Davit Babayan, ministre des Affaires étrangères de l’Artsakh, était l’interlocuteur de « First News ».

– M. Babayan, aujourd’hui près de Shushi, les Azéris ont tiré sur les personnes travaillant sur les conduites d’eau. Il y a une victime, trois blessés. Que se passe-t-il en Artsakh ?

– Nous avons ce que nous avons, ce n’est pas une nouvelle. Et lorsqu’on leur demande pourquoi ils font cela, je considère que c’est aussi dangereux que de telles actions. Premièrement, qu’attendez-vous de l’Azerbaïdjan, du sel et du pain ? En la personne de l’Azerbaïdjan, nous avons un pays qui propage ouvertement, sans aucune retenue, l’anti-arménianisme. Aliyev fait de telles déclarations à Shushi, pour lesquelles il devrait être immédiatement tenu responsable en tant que violation des normes humanitaires internationales. Il considère les Arméniens comme un ennemi, qu’attendez-vous de lui ? Donc, c’est un autre terrorisme, c’est une expression d’émotions, une politique d’État bien calculée. Nous devons vaincre les objectifs de l’ennemi.

– Comment… ?

Tout d’abord, il faut sortir des illusions, il faut sortir du stress, il faut comprendre qu’il ne faut pas jouer dans leurs conditions. Le but de l’ennemi est d’expulser les Arméniens d’Artsakh en dépensant le moins de ressources possible. Ils comprennent qu’ils ne peuvent pas déclencher une guerre à grande échelle, car il existe une armée russe, qui est le seul obstacle à la mise en œuvre d’une guerre à grande échelle, politique génocidaire. Et c’est le principal obstacle qu’ils ne déclenchent pas la guerre. Ils comprennent que ce n’est pas possible, c’est pourquoi ils ont postulé, ils postulent, ils appliqueront de telles démarches provocatrices pour effrayer les gens, semer le découragement, pour que les gens ne veuillent pas vivre en Artsakh, partir.
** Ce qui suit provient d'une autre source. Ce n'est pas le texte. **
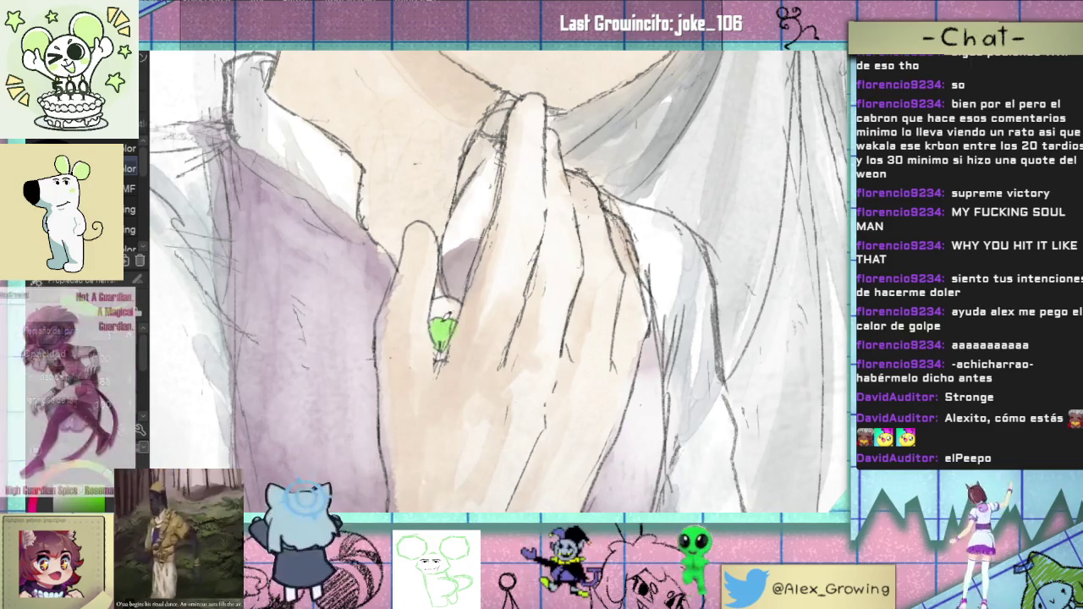
# Step: Zoom out and fit the whole cover to the window
pyautogui.scroll(-3, 452, 315)
pyautogui.scroll(-2, 457, 315)
pyautogui.scroll(-1, 466, 315)
pyautogui.scroll(2, 480, 315)
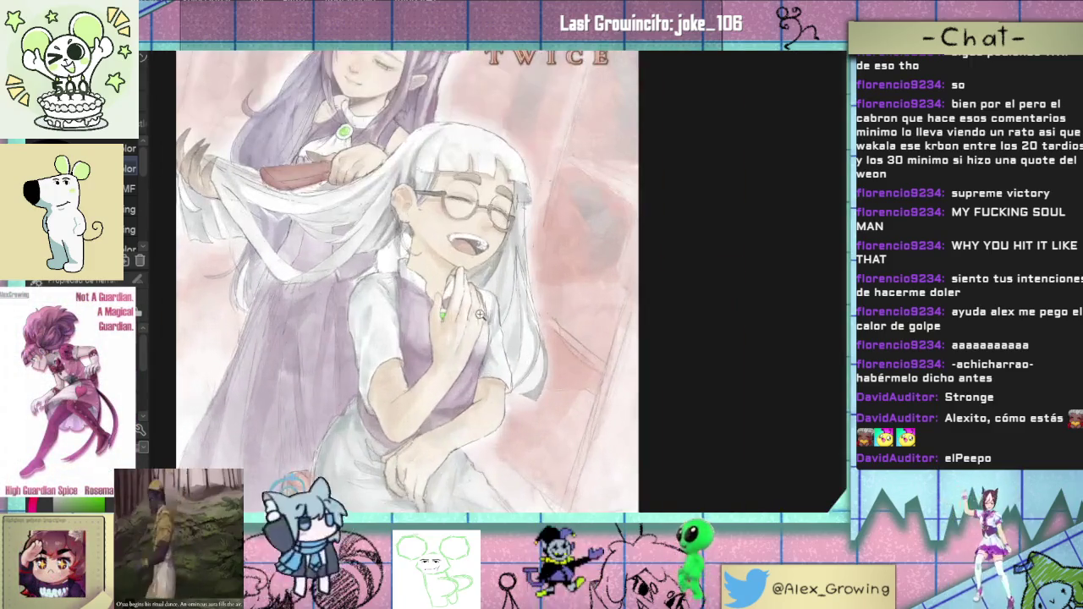
pyautogui.scroll(3, 480, 315)
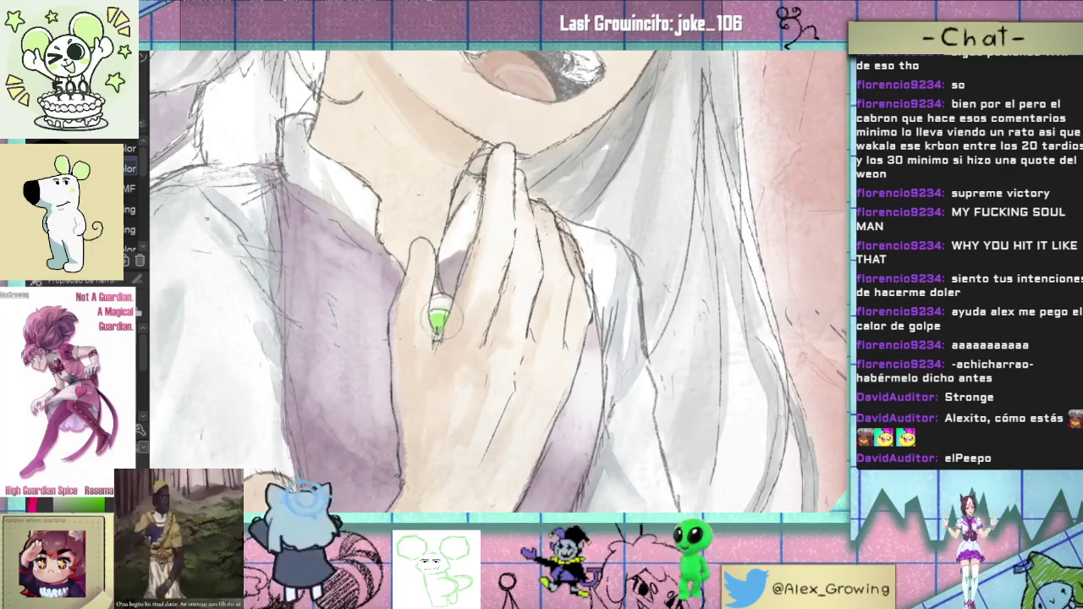
pyautogui.scroll(-2, 436, 321)
pyautogui.scroll(-2, 440, 326)
pyautogui.scroll(-1, 445, 328)
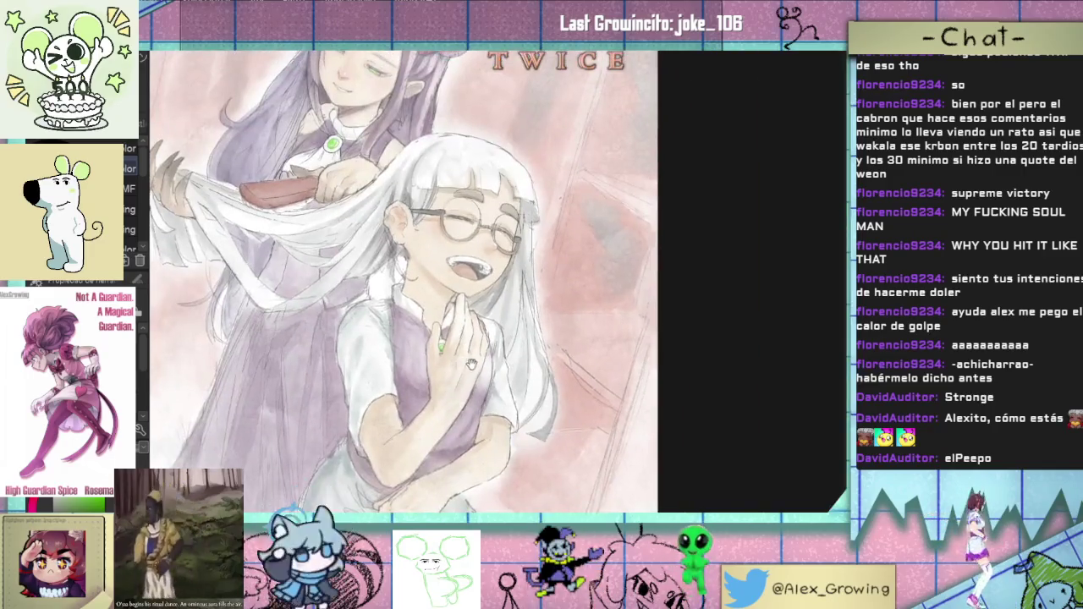
pyautogui.scroll(1, 450, 331)
pyautogui.scroll(-1, 449, 330)
pyautogui.scroll(-1, 450, 330)
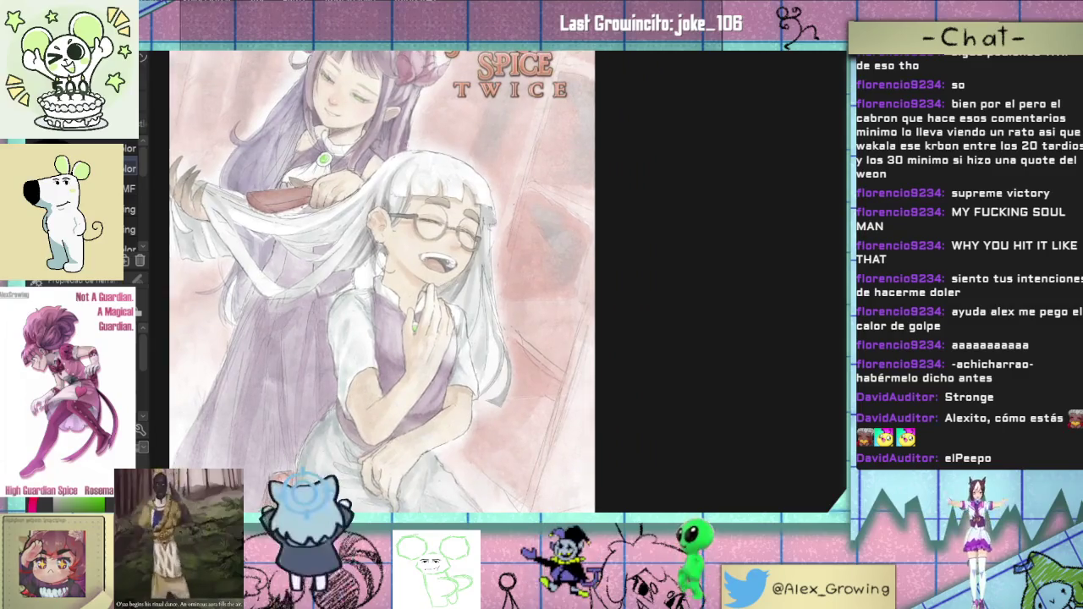
pyautogui.press('ctrl+0')
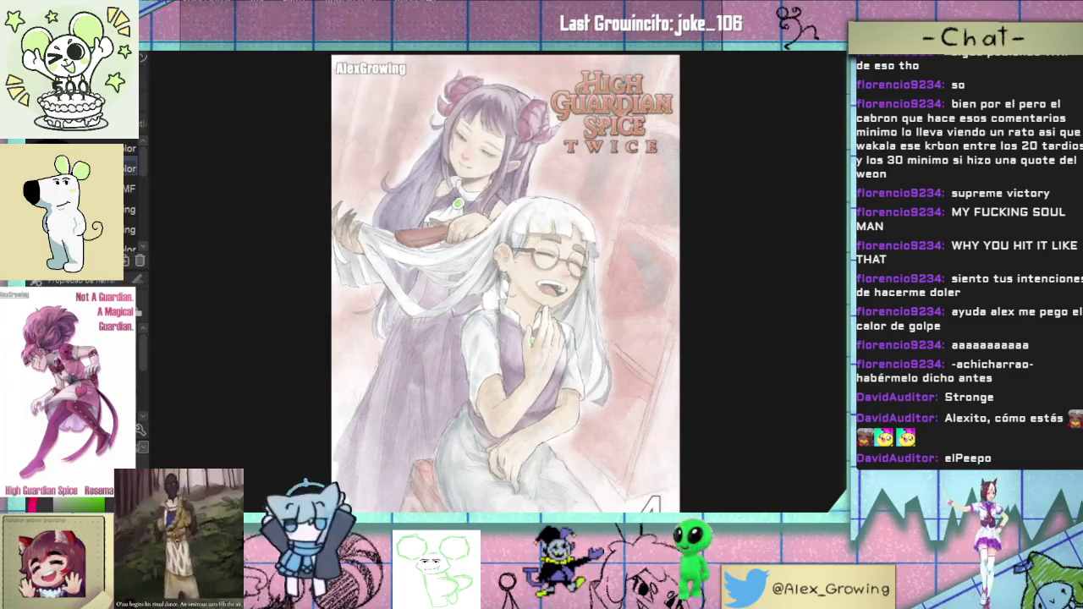
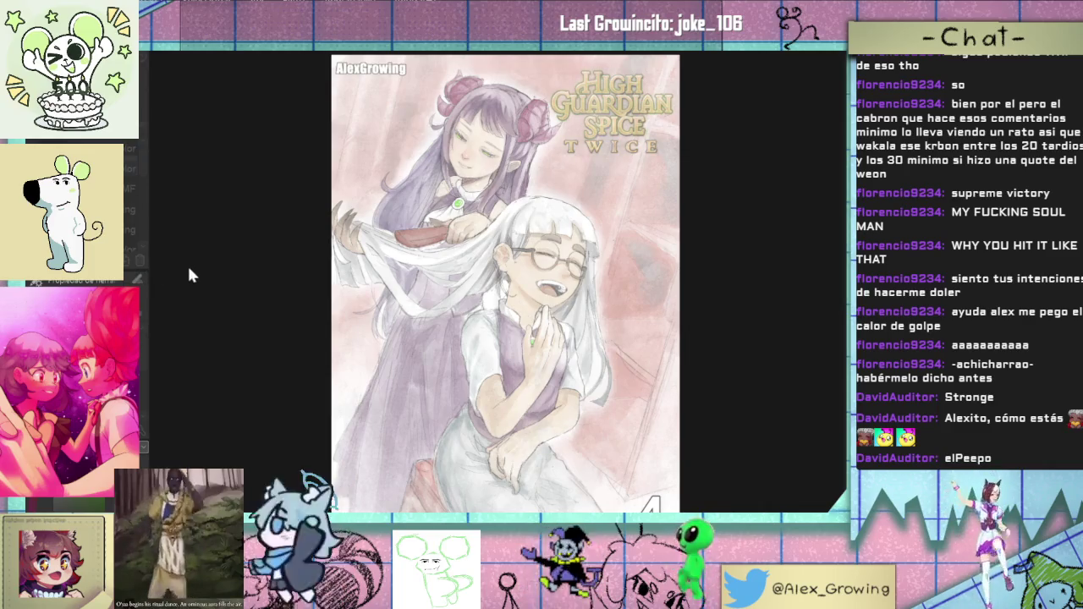
# Step: Eyedrop the pale gold from the title lettering, then pan down to the lower illustration
pyautogui.click(699, 135)
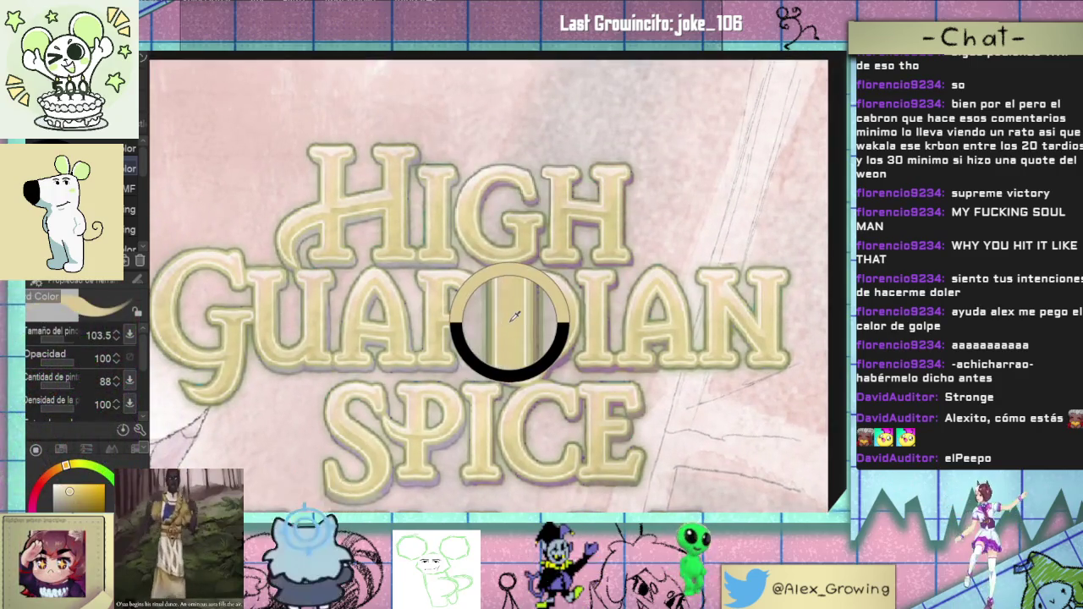
pyautogui.keyDown('alt'); pyautogui.click(514, 314); pyautogui.keyUp('alt')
Et nous ne devons pas permettre cela, nous n’avons pas le droit d’avoir peur de l’honneur de nos milliers de saints martyrs, de figures lumineuses, d’être découragés, de paniquer. Nous n’avons aucun droit sur nos générations futures. » Par conséquent, nous devons comprendre que c’est une politique que l’ennemi poursuivra, il n’abandonnera pas, et nous devons rester fermes, ne pas les laisser nous imposer leur jeu, nous devons forcer notre jeu, et ce jeu est le suivant : la foi pour tenir ferme, inébranlable, laisser place au professionnalisme, au patriotisme, tenir jusqu’au bout.

– Les casques bleus russes doivent assurer la sécurité du peuple d’Artsakh, mais nous avons des victimes et des blessés.

– Vous savez, ils comprennent qu’ils ne peuvent pas déclencher une guerre à grande échelle, ils comprennent que le principal obstacle est la Russie, l’armée russe, mais que peuvent-ils faire dans une telle situation ? Les relations fraternelles arméno-russes, car une armée de des provocateurs, oubliant ce qu’est l’Azerbaïdjan, se mettent à se mêler des Russes. L’Azerbaïdjan atteint-il son objectif ? S’il y a de telles personnes, elles sont découragées, elles atteignent leur objectif plus tard.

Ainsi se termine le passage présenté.